Automating EMR step submission from AWS Lambda

What is EMR?

Elastic MapReduce is an Amazon web service tool for big data processing and analysis. The MapReduce is a framework that allows programmers to process large scale data across distributed processors in parallel.

Amazon EMR processes big data across a Hadoop cluster of virtual servers on Amazon Elastic Compute Cloud (EC2) and Amazon Simple Storage Service (S3). The elastic in EMR’s name refers to its dynamic resizing ability, which allows it to ramp up or reduce resource use depending on the demand at any given time.

 

What is AWS Lambda?

Lambda is a compute service that lets you run code without provisioning or managing servers. Lambda runs your code on a high-availability compute infrastructure and performs all of the administration of the compute resources, including server and operating system maintenance, capacity provisioning and automatic scaling, code monitoring and logging. With Lambda, you can run code for virtually any type of application or backend service. Lambda runs the code in response to the events.

 

Automating EMR step execution from Lambda

As discussed lambda executes the code in response to the events. The events can be S3 based, SQS or SNS.

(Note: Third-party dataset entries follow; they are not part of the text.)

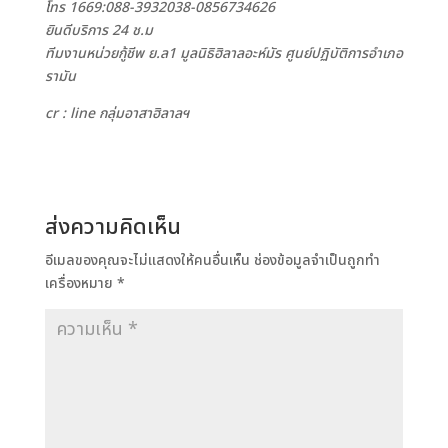
โทร 1669:088-3932038-0856734626
ยินดีบริการ 24 ช.ม
ทีมงานหน่วยกู้ชีพ ย.ล1 มูลนิธิฮิลาลอะห์มัร ศูนย์ปฏิบัติการอำเภอ
รามัน
cr : line กลุ่มอาสาฮิลาลฯ
ส่งความคิดเห็น
อีเมลของคุณจะไม่แสดงให้คนอื่นเห็น
ช่องข้อมูลจำเป็นถูกทำ
เครื่องหมาย
*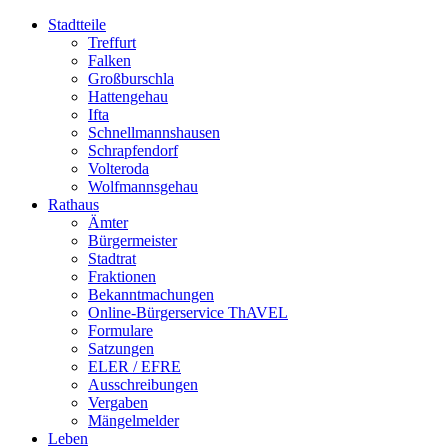
Stadtteile
Treffurt
Falken
Großburschla
Hattengehau
Ifta
Schnellmannshausen
Schrapfendorf
Volteroda
Wolfmannsgehau
Rathaus
Ämter
Bürgermeister
Stadtrat
Fraktionen
Bekanntmachungen
Online-Bürgerservice ThAVEL
Formulare
Satzungen
ELER / EFRE
Ausschreibungen
Vergaben
Mängelmelder
Leben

The below java example shows how to automate an EMR step via AWS Lambda

 

/* Get AWS Credentials*/

AmazonElasticMapReduce emr = AmazonElasticMapReduceClientBuilder.standard()
.withCredentials(new DefaultAWSCredentialsProviderChain()).withRegion(Regions.US_EAST_1).build();

/* Get the list of clusters which are running or either in waiting submit the step to your required lambda*/


ArrayList<String> ClusterStatus = new ArrayList<String>();
ClusterStatus.add("RUNNING");
ClusterStatus.add("WAITING");
ListClustersRequest lcreq = new ListClustersRequest().withClusterStates(ClusterStatus);
ListClustersResult lcres = emr.listClusters(lcreq);
for (ClusterSummary csummary : lcres.getClusters()) {
if (csummary.getName().equalsIgnoreCase(System.getenv("EMR_NAME"))) {

emrJobFlowId = csummary.getId();
}
}

if(!emrJobFlowId.isEmpty()) {

List<StepConfig> stepConfigs = new ArrayList<StepConfig>();
AddJobFlowStepsRequest req = new AddJobFlowStepsRequest();
req.withJobFlowId(emrJobFlowId);

// Run a custom jar file as a step
HadoopJarStepConfig hadoopConfig1 = new HadoopJarStepConfig().withJar("command-runner.jar").withArgs(
"spark-submit", "--deploy-mode", "client", "--class", System.getenv("EMR_CLASS_NAME"),
System.getenv("EMR_JAR_LOCATION")

 

Once the above lambda executes, a step is automatically submitted to the EMR and the EMR completes the job execution.